PROBLEM STATEMENT:
Lay out as a Markdown table, with columns named "Row" and "Line", the part of the listing that opens with the line containing "You are invited" and closes with the line containing "as fast as we can.", numbering each line and leaving out blank lines.

MATERIAL PROVIDED:
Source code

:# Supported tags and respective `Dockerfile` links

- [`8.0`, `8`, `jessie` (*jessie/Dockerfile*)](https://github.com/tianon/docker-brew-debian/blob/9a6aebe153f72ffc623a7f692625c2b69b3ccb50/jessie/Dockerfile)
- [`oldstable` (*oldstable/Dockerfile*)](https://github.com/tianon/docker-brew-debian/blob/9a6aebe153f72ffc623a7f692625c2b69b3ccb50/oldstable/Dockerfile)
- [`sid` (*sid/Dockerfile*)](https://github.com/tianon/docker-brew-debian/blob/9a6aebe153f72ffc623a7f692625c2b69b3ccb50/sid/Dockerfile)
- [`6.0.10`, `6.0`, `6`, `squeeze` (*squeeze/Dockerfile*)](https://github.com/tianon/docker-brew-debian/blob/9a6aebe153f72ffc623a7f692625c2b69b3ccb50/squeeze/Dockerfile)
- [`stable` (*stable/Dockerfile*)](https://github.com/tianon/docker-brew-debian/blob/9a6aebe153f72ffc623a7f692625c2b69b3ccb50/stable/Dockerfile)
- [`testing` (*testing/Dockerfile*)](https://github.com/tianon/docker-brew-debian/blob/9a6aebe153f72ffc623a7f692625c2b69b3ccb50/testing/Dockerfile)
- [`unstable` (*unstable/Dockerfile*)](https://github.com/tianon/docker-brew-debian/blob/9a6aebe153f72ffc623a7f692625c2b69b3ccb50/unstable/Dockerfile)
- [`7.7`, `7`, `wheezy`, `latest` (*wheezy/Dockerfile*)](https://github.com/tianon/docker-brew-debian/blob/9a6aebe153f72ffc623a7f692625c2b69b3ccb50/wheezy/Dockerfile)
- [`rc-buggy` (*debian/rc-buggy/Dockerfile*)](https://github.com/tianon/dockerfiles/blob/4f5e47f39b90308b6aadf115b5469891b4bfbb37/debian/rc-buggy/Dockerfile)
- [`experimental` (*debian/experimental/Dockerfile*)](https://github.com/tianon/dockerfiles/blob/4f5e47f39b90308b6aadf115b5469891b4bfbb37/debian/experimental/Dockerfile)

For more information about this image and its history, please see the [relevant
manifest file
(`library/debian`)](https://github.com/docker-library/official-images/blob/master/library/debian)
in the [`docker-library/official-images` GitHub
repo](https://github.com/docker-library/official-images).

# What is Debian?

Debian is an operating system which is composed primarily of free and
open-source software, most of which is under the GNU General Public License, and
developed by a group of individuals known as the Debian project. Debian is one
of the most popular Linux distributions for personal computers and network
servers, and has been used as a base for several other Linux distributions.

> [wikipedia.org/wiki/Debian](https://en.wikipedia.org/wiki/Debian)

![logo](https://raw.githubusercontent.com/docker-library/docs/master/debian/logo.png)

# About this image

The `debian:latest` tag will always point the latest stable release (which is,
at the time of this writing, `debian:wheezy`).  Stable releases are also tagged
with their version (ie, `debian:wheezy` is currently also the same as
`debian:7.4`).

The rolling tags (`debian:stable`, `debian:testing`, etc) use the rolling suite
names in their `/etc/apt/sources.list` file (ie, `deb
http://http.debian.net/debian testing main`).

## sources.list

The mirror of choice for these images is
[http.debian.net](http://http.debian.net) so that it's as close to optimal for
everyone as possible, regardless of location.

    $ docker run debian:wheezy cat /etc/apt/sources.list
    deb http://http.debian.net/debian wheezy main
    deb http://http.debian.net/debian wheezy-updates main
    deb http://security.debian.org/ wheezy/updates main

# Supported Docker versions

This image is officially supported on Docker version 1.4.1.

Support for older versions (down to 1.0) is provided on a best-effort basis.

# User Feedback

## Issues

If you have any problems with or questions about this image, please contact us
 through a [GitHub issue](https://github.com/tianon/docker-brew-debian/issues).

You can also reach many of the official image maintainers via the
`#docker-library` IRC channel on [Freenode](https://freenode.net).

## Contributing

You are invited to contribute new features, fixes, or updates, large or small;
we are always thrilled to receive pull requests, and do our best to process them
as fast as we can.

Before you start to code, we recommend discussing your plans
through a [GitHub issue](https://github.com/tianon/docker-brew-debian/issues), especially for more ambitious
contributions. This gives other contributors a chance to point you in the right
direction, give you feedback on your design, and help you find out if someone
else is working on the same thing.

---

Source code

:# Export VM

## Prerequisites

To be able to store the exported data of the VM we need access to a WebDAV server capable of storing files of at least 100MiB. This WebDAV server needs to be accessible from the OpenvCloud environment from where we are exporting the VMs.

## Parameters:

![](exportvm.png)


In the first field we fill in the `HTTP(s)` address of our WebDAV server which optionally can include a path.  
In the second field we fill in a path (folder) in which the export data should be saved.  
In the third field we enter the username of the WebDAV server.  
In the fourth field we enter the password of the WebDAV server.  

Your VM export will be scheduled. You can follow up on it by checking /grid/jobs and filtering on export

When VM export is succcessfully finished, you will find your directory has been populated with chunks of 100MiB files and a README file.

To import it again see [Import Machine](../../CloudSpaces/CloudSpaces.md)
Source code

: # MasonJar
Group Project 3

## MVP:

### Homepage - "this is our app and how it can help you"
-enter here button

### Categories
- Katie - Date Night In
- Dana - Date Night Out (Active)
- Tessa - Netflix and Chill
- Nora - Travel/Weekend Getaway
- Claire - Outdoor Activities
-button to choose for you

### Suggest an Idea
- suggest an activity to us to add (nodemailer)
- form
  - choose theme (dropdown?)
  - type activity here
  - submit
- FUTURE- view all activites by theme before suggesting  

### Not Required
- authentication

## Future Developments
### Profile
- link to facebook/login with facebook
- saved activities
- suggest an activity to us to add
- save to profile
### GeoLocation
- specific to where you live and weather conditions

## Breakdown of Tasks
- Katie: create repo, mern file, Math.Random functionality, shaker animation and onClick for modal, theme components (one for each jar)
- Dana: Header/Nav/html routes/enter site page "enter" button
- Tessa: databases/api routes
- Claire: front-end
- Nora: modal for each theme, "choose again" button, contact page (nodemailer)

--

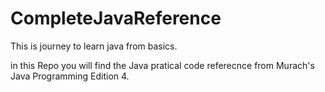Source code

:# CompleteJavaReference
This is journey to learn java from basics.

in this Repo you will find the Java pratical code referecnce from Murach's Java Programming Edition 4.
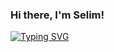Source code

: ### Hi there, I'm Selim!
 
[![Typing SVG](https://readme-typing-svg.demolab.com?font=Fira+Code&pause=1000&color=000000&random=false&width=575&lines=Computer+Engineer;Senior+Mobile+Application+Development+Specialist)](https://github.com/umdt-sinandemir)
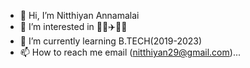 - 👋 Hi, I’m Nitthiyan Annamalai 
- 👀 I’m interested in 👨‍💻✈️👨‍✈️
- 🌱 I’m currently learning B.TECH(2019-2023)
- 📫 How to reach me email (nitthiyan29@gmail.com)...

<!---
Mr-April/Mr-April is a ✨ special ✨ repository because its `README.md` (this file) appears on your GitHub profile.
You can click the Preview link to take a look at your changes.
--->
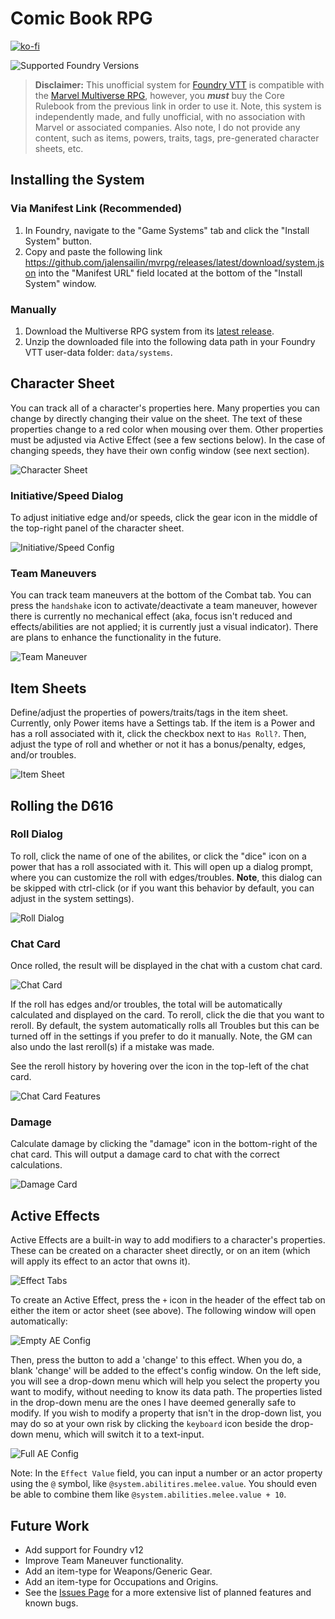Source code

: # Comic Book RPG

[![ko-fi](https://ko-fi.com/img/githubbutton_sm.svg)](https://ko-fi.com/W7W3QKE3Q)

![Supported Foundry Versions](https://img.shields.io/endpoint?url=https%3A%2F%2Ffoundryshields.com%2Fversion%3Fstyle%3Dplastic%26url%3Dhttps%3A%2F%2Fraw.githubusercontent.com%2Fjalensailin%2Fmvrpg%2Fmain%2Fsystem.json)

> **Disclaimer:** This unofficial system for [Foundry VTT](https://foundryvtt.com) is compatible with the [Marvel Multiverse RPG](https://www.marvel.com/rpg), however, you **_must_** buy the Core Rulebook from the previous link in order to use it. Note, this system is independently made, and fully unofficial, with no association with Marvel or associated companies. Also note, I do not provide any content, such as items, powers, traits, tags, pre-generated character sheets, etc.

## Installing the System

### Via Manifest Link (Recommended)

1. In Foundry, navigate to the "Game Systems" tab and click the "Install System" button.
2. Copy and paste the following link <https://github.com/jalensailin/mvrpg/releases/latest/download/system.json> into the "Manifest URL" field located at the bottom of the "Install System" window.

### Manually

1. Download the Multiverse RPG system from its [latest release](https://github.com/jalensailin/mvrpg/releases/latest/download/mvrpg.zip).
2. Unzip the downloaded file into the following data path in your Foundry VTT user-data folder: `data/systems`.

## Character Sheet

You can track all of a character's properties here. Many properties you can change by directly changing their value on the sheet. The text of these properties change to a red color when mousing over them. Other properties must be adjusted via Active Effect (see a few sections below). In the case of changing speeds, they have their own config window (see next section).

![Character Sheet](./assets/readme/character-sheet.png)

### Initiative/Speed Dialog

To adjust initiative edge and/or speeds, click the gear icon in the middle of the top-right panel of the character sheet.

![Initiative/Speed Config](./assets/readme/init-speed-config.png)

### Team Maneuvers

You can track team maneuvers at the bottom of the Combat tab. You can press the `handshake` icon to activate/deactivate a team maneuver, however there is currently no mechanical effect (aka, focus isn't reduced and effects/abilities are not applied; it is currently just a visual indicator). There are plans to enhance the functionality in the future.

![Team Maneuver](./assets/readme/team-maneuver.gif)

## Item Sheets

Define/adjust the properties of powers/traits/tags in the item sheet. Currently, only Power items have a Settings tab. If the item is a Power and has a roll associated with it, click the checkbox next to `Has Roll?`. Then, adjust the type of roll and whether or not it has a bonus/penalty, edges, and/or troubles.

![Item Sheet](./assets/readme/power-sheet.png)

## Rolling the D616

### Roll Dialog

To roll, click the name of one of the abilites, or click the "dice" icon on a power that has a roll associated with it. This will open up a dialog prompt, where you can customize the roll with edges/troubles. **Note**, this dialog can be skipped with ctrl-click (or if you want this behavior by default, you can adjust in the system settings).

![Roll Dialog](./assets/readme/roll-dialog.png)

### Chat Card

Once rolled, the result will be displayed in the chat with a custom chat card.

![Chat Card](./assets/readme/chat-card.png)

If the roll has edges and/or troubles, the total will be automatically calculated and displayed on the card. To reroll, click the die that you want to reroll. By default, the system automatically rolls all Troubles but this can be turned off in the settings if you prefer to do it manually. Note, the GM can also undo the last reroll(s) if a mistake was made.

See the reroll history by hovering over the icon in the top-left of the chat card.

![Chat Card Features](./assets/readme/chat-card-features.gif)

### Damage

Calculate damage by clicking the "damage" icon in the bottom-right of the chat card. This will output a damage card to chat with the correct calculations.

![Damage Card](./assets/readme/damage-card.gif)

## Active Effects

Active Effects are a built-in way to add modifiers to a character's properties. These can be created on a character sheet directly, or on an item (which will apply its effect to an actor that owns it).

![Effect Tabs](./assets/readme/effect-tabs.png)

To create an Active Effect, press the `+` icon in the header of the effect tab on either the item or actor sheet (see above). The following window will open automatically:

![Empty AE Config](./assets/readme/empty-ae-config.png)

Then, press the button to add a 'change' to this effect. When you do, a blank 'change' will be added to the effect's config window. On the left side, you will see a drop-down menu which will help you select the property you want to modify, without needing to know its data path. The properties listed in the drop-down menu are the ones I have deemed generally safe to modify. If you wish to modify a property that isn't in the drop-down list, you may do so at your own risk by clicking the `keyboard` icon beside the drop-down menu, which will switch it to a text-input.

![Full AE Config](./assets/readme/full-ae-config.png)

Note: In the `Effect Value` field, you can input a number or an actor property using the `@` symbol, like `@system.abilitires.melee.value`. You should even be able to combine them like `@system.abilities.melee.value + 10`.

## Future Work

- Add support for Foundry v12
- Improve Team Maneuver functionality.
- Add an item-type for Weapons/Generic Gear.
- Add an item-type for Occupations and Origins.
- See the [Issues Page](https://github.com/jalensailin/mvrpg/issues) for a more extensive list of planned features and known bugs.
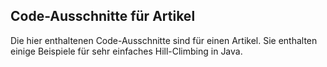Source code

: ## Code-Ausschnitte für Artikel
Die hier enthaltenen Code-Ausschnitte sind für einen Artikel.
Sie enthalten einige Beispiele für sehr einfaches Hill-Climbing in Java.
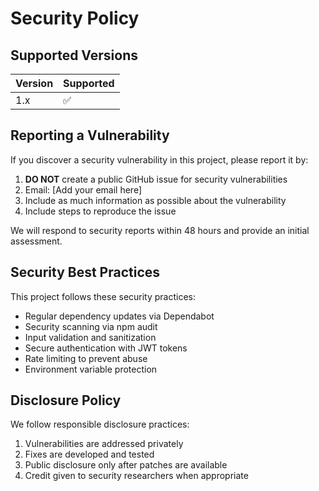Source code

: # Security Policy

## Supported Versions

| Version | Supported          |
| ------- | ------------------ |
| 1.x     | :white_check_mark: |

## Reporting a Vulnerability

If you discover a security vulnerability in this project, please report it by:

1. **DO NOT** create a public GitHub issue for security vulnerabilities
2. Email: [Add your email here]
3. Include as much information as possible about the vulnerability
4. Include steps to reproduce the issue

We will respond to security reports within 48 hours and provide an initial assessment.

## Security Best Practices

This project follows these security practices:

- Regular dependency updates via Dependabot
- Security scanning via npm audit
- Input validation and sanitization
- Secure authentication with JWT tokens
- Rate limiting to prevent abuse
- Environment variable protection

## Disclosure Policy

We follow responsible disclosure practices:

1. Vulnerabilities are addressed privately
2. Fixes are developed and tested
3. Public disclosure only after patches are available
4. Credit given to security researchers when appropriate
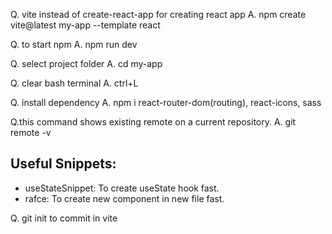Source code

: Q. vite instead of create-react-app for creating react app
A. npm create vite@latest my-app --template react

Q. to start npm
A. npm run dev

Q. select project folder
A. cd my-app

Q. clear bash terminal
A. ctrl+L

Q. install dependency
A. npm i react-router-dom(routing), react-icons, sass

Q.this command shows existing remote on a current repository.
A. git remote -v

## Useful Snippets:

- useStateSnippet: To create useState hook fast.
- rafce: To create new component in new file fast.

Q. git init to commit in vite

SOLUTION:
| Row | Line |
|---|---|
| 1 | You are invited to contribute new features, fixes, or updates, large or small; |
| 2 | we are always thrilled to receive pull requests, and do our best to process them |
| 3 | as fast as we can. |